Segment Open
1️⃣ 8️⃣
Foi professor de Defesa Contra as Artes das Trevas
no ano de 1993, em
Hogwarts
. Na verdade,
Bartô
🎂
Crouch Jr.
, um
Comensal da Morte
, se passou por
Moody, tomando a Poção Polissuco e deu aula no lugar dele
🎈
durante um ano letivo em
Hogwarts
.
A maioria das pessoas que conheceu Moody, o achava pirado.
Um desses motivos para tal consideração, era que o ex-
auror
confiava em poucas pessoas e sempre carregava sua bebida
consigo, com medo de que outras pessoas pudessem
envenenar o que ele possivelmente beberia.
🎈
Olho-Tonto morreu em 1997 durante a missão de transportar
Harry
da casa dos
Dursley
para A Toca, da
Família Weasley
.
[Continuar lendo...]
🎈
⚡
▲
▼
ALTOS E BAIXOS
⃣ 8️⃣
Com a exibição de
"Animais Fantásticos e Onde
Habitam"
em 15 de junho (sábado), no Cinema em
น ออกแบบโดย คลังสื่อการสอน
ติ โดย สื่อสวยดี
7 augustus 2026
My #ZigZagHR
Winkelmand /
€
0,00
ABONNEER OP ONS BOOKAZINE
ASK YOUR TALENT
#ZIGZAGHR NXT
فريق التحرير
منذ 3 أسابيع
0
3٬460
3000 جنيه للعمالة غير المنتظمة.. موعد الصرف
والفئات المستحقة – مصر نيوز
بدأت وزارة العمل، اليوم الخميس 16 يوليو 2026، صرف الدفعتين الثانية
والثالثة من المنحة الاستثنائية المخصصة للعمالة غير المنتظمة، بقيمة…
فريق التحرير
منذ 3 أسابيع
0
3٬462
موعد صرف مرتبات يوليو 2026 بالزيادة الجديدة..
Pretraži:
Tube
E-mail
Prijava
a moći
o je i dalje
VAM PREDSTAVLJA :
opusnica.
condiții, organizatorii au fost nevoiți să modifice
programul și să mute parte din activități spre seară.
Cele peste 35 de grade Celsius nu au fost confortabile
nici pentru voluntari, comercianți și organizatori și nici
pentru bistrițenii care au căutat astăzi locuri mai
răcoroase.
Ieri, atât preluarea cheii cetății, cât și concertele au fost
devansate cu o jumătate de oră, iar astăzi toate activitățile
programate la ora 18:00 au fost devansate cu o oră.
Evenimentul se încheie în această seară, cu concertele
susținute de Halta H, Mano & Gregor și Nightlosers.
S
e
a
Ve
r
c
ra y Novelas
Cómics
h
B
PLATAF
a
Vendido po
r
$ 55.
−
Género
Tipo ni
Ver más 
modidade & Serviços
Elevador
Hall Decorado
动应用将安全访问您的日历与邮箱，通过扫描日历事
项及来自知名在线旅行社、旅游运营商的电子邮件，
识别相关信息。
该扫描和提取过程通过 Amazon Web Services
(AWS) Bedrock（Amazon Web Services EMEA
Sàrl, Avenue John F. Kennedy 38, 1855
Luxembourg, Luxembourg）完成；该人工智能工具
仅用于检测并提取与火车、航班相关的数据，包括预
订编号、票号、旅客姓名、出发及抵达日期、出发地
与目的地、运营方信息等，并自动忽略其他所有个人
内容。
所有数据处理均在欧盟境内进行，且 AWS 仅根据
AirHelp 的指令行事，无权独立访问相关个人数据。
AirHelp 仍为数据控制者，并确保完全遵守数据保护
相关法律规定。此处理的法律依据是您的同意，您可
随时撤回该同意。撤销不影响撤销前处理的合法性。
Segment Closed
When the material above is given again, every line must match it exactly.

1️⃣ 8️⃣
Foi professor de Defesa Contra as Artes das Trevas
no ano de 1993, em
Hogwarts
. Na verdade,
Bartô
🎂
Crouch Jr.
, um
Comensal da Morte
, se passou por
Moody, tomando a Poção Polissuco e deu aula no lugar dele
🎈
durante um ano letivo em
Hogwarts
.
A maioria das pessoas que conheceu Moody, o achava pirado.
Um desses motivos para tal consideração, era que o ex-
auror
confiava em poucas pessoas e sempre carregava sua bebida
consigo, com medo de que outras pessoas pudessem
envenenar o que ele possivelmente beberia.
🎈
Olho-Tonto morreu em 1997 durante a missão de transportar
Harry
da casa dos
Dursley
para A Toca, da
Família Weasley
.
[Continuar lendo...]
🎈
⚡
▲
▼
ALTOS E BAIXOS
⃣ 8️⃣
Com a exibição de
"Animais Fantásticos e Onde
Habitam"
em 15 de junho (sábado), no Cinema em
น ออกแบบโดย คลังสื่อการสอน
ติ โดย สื่อสวยดี
7 augustus 2026
My #ZigZagHR
Winkelmand /
€
0,00
ABONNEER OP ONS BOOKAZINE
ASK YOUR TALENT
#ZIGZAGHR NXT
فريق التحرير
منذ 3 أسابيع
0
3٬460
3000 جنيه للعمالة غير المنتظمة.. موعد الصرف
والفئات المستحقة – مصر نيوز
بدأت وزارة العمل، اليوم الخميس 16 يوليو 2026، صرف الدفعتين الثانية
والثالثة من المنحة الاستثنائية المخصصة للعمالة غير المنتظمة، بقيمة…
فريق التحرير
منذ 3 أسابيع
0
3٬462
موعد صرف مرتبات يوليو 2026 بالزيادة الجديدة..
Pretraži:
Tube
E-mail
Prijava
a moći
o je i dalje
VAM PREDSTAVLJA :
opusnica.
condiții, organizatorii au fost nevoiți să modifice
programul și să mute parte din activități spre seară.
Cele peste 35 de grade Celsius nu au fost confortabile
nici pentru voluntari, comercianți și organizatori și nici
pentru bistrițenii care au căutat astăzi locuri mai
răcoroase.
Ieri, atât preluarea cheii cetății, cât și concertele au fost
devansate cu o jumătate de oră, iar astăzi toate activitățile
programate la ora 18:00 au fost devansate cu o oră.
Evenimentul se încheie în această seară, cu concertele
susținute de Halta H, Mano & Gregor și Nightlosers.
S
e
a
Ve
r
c
ra y Novelas
Cómics
h
B
PLATAF
a
Vendido po
r
$ 55.
−
Género
Tipo ni
Ver más 
modidade & Serviços
Elevador
Hall Decorado
动应用将安全访问您的日历与邮箱，通过扫描日历事
项及来自知名在线旅行社、旅游运营商的电子邮件，
识别相关信息。
该扫描和提取过程通过 Amazon Web Services
(AWS) Bedrock（Amazon Web Services EMEA
Sàrl, Avenue John F. Kennedy 38, 1855
Luxembourg, Luxembourg）完成；该人工智能工具
仅用于检测并提取与火车、航班相关的数据，包括预
订编号、票号、旅客姓名、出发及抵达日期、出发地
与目的地、运营方信息等，并自动忽略其他所有个人
内容。
所有数据处理均在欧盟境内进行，且 AWS 仅根据
AirHelp 的指令行事，无权独立访问相关个人数据。
AirHelp 仍为数据控制者，并确保完全遵守数据保护
相关法律规定。此处理的法律依据是您的同意，您可
随时撤回该同意。撤销不影响撤销前处理的合法性。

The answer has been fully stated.